Enquanto a sociedade estiver mais preocupada em estimular o crescimento do individualismo, segundo o mote “cada um por si”, distanciando-se da reflexão sobre o universo coletivo, das responsabilidades de cada um, da necessidade do existir juntos, do respeito as diferenças particulares, maiores serão os índices de violência entre os gêneros, bem como outros tipos de violência, e maior será ainda o abismo entre a civilidade e a animalidade pura e simples. O Homem é um ser vivo que adestrou sua animalidade com a construção da cultura e das civilizações e depende uns dos outros tanto para ter sua existência reconhecida quanto para erguer as bases materiais e emocionais e científicas de tudo que somos hoje. 

 

Vamos discutir mais a relevância de cada um nesse universo de sentidos que construímos juntos e menos as relações de poder e hierarquia que tem destruído toda e qualquer iniciativa de humanização. Enfim, a ilusão da pós modernidade se dá quando partilhamos da mesma paranoia coletiva, na qual construímos realidades virtuais paralelas para representar os discursos de perfeição de um existir plenamente realizado e feliz. A realidade nossa de cada dia perpassa pela infelicidade, tristezas e frustrações o tempo todo e muito mais do que gostaríamos de reconhecer. A felicidade absoluta não é um lugar que se alcança para eternidade e sim são momentos conquistados no dia a dia de uma vida repleta de acontecimentos fatídicos, é um estado de espírito, não duradouro, e que nos promove marcantes instantes de prazer.
:::
■ TAREFAS PROPOSTAS
[a] Reescreva o trecho do texto fornecido que começa em "Vamos discutir mais" e termina em "instantes de prazer.", trocando "paranoia" por "loucura".
[b] Segundo o texto fornecido, o que o Homem adestrou com a construção da cultura e das civilizações?
Os dados vêm de uma fonte diferente da do texto.

■ TRECHOS DOS DADOS
:::
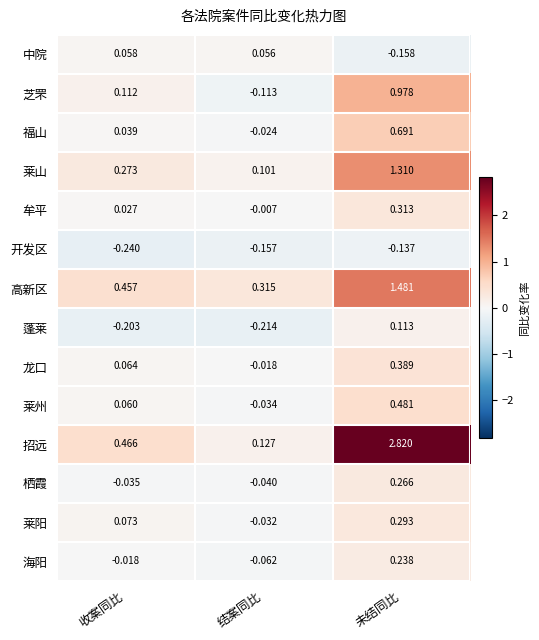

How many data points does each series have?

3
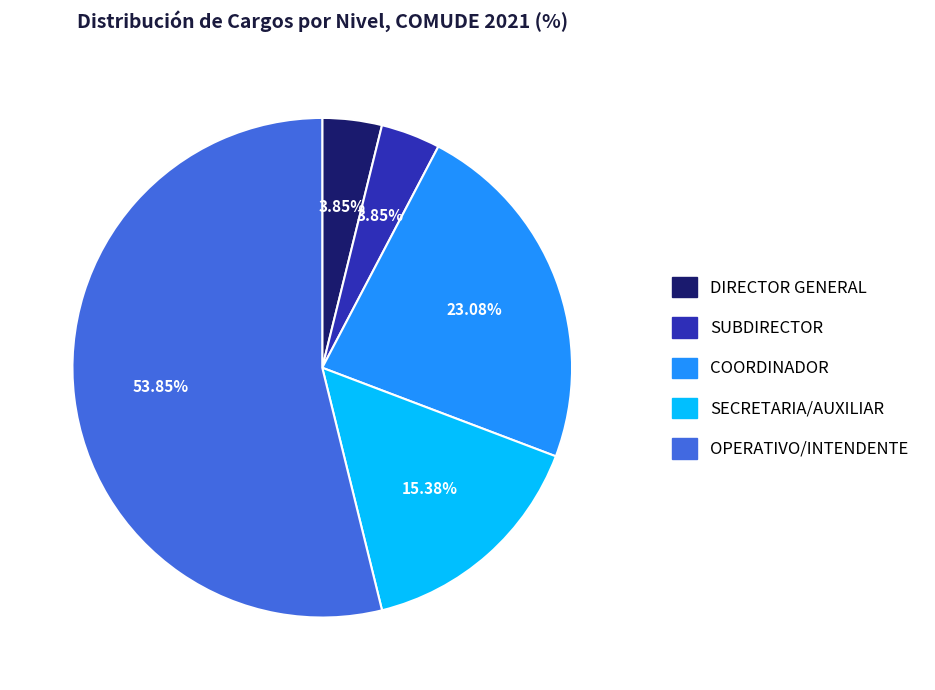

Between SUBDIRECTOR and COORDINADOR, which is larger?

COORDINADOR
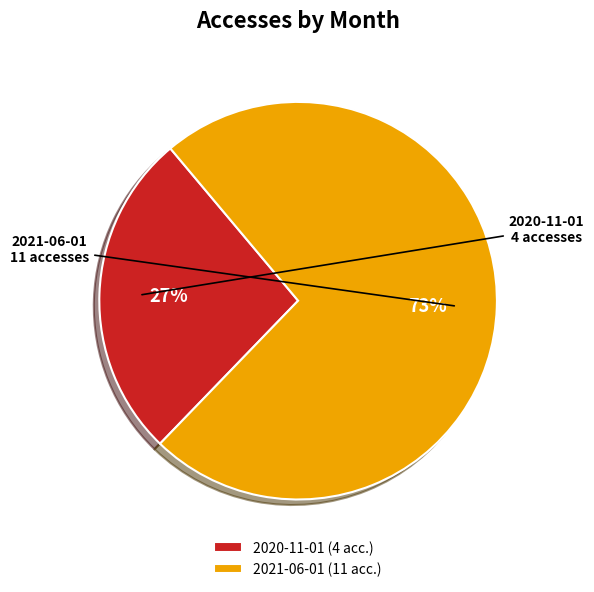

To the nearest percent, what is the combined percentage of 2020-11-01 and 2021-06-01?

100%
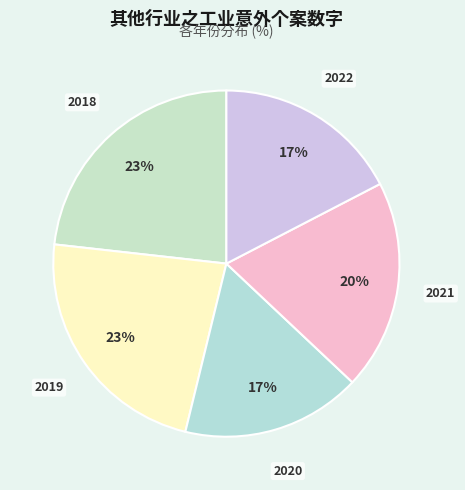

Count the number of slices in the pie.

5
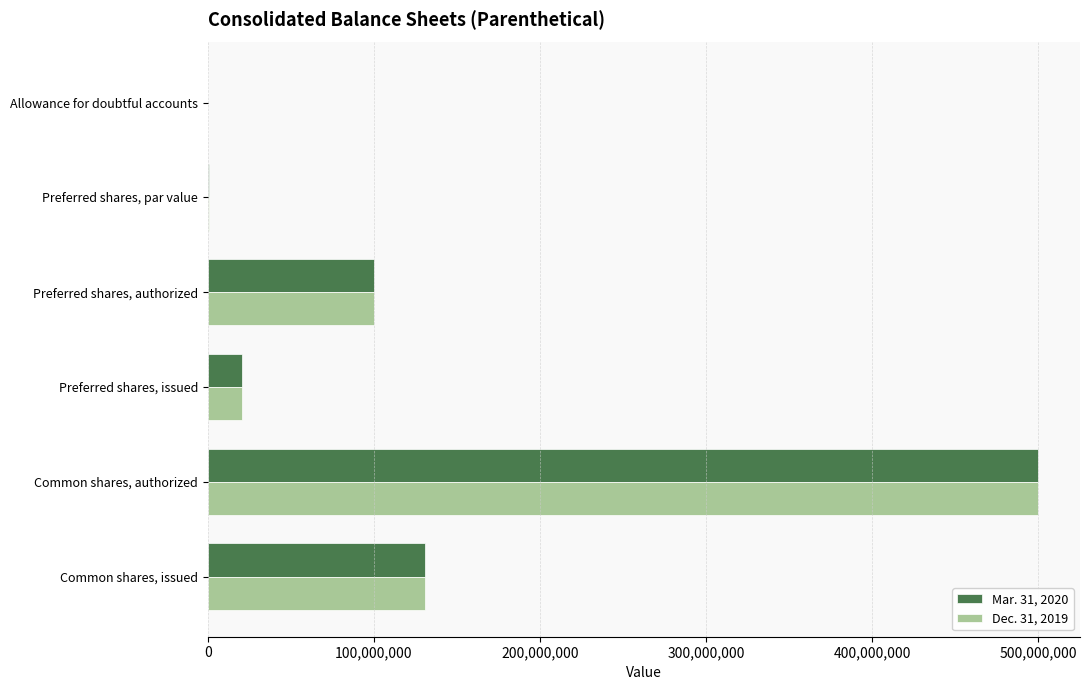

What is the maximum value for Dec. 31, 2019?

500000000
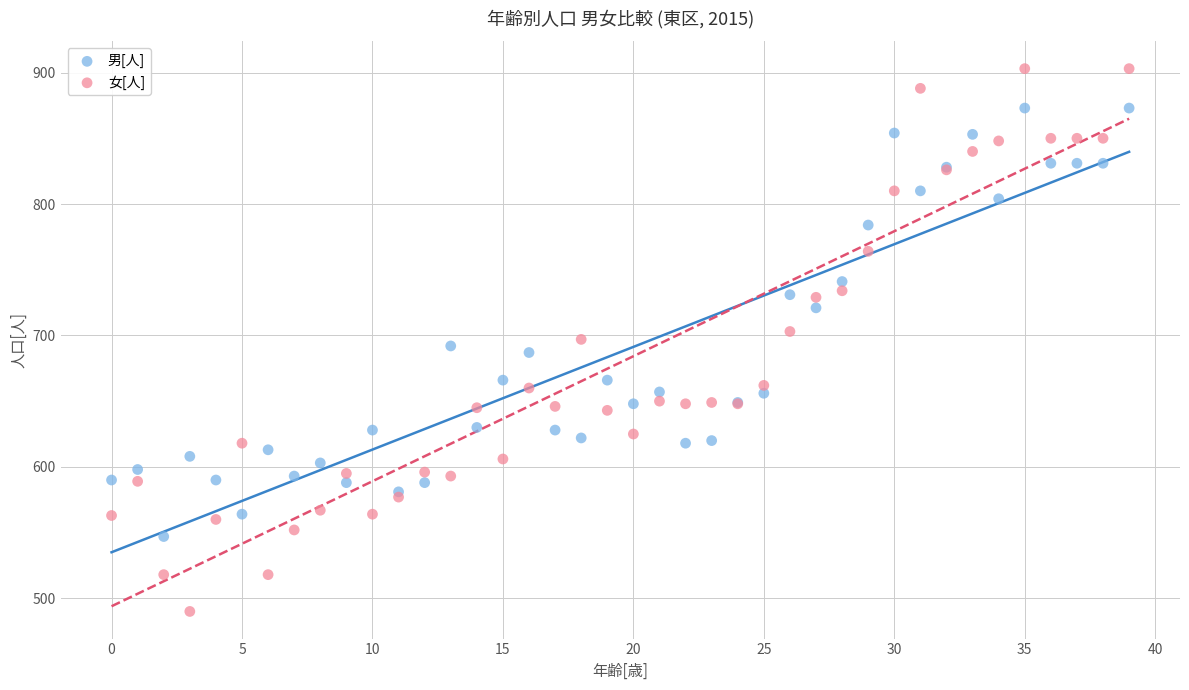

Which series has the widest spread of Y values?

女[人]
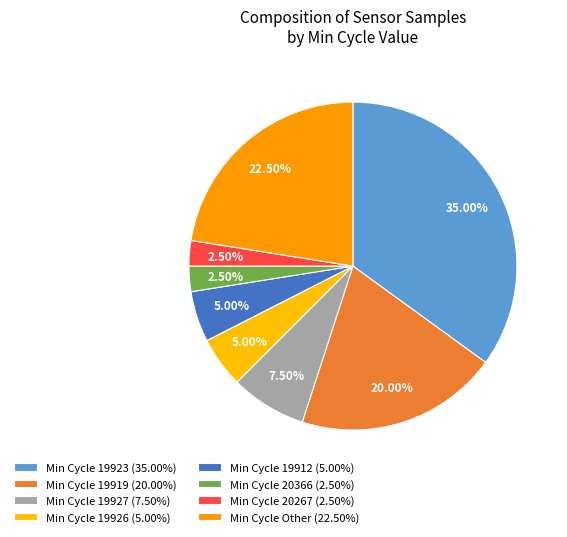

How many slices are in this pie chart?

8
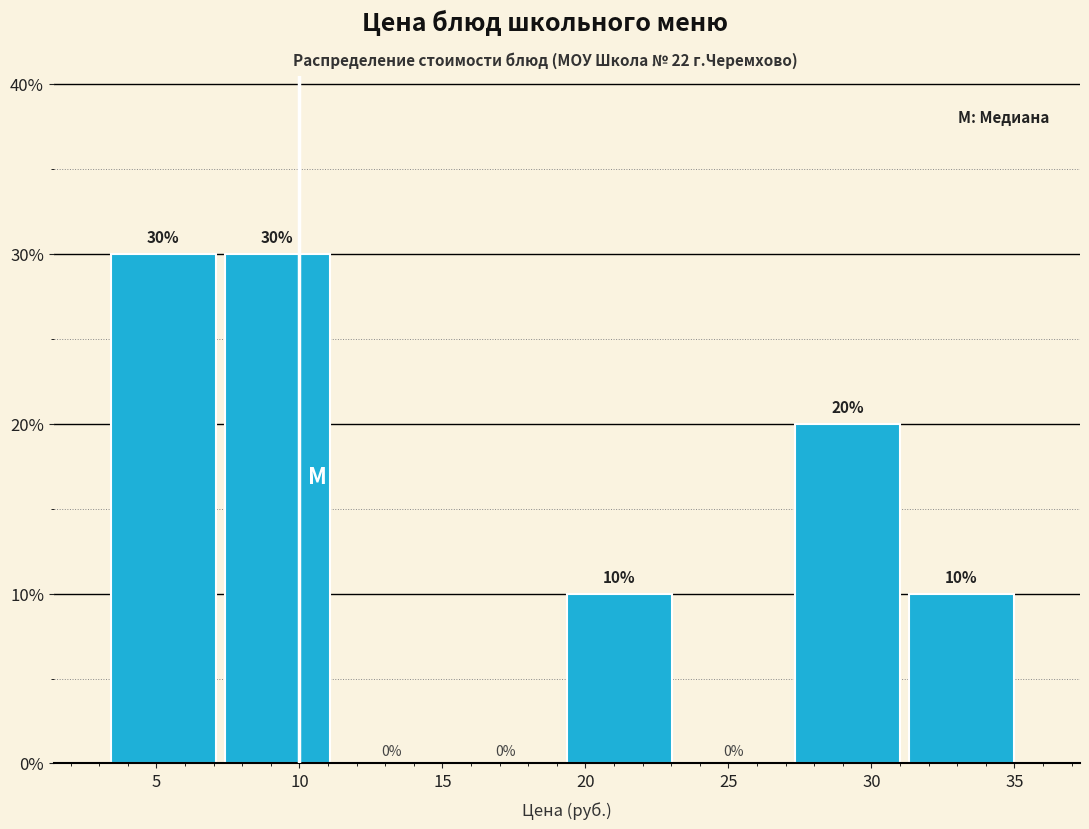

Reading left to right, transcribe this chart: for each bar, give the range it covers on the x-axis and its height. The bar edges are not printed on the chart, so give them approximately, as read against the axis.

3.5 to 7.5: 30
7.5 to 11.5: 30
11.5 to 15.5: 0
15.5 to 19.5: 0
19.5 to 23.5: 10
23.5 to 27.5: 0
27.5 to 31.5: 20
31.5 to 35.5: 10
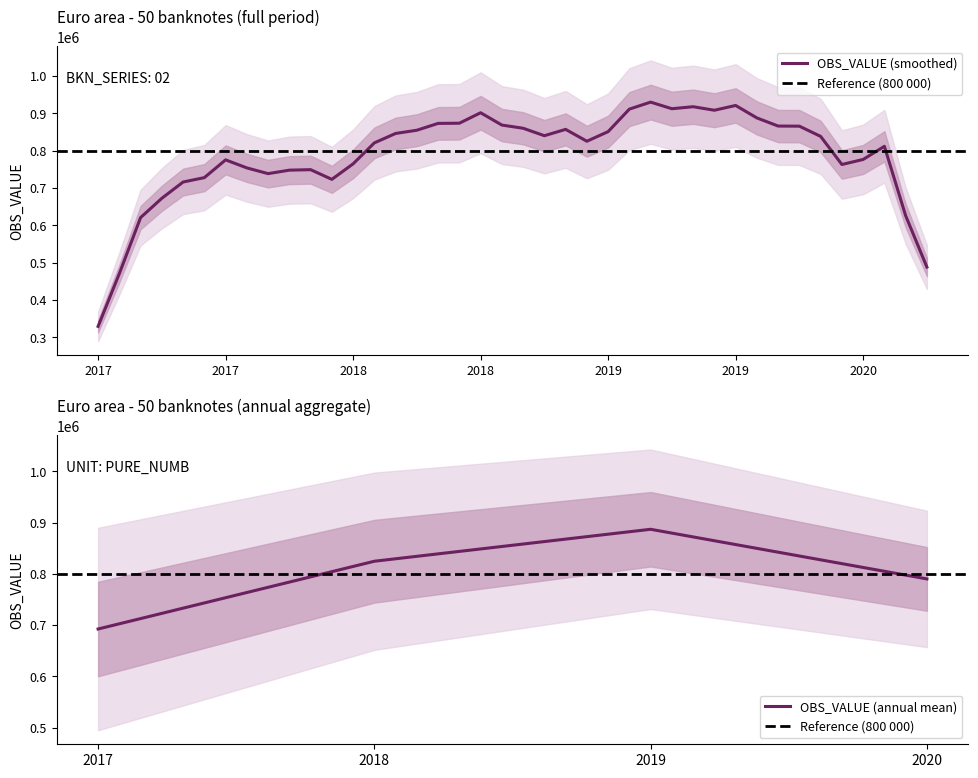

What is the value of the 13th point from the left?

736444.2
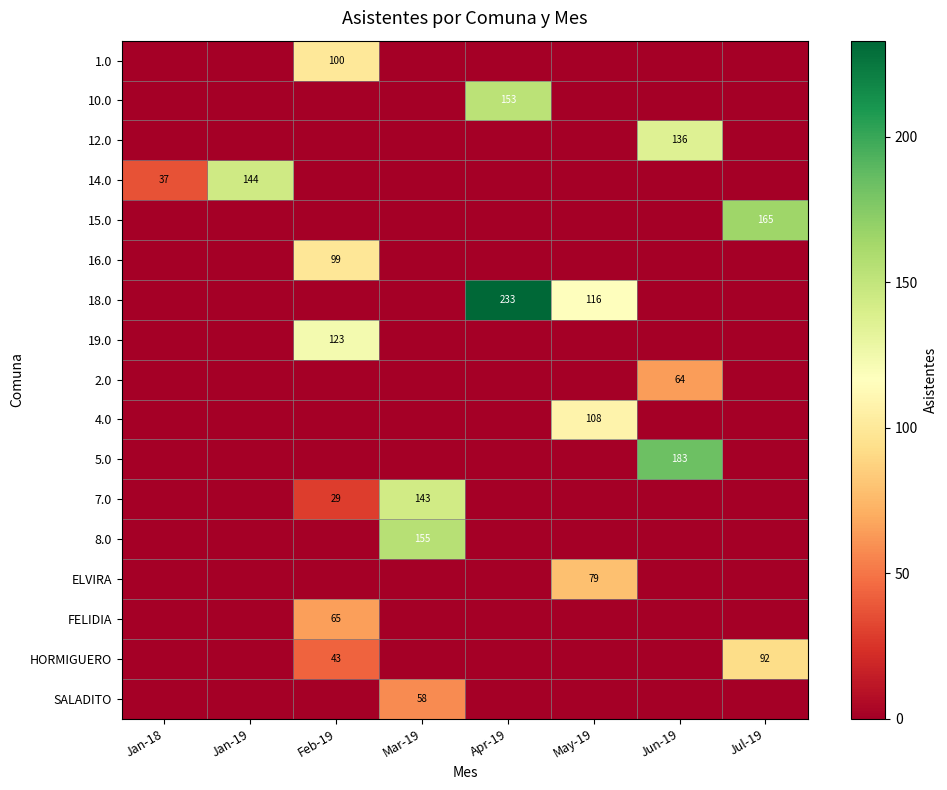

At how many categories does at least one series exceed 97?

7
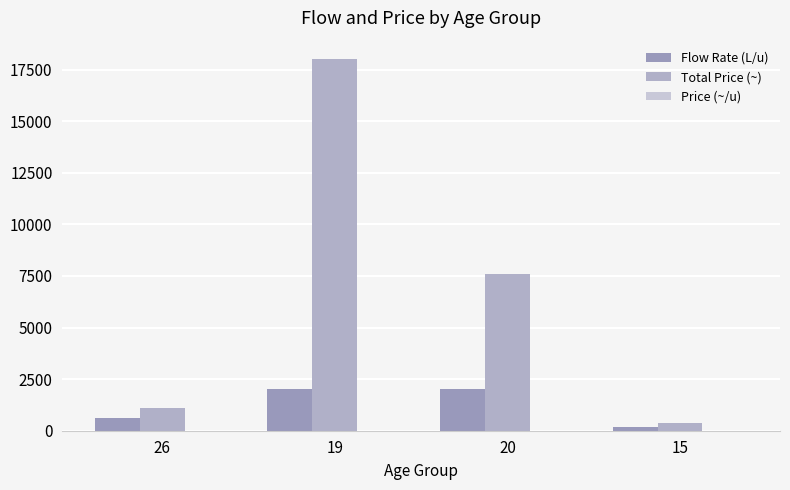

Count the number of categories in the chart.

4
:::
■ CONJUNTO DE RESPOSTAS
[a]
Vamos discutir mais a relevância de cada um nesse universo de sentidos que construímos juntos e menos as relações de poder e hierarquia que tem destruído toda e qualquer iniciativa de humanização. Enfim, a ilusão da pós modernidade se dá quando partilhamos da mesma loucura coletiva, na qual construímos realidades virtuais paralelas para representar os discursos de perfeição de um existir plenamente realizado e feliz. A realidade nossa de cada dia perpassa pela infelicidade, tristezas e frustrações o tempo todo e muito mais do que gostaríamos de reconhecer. A felicidade absoluta não é um lugar que se alcança para eternidade e sim são momentos conquistados no dia a dia de uma vida repleta de acontecimentos fatídicos, é um estado de espírito, não duradouro, e que nos promove marcantes instantes de prazer.

[b] Sua animalidade.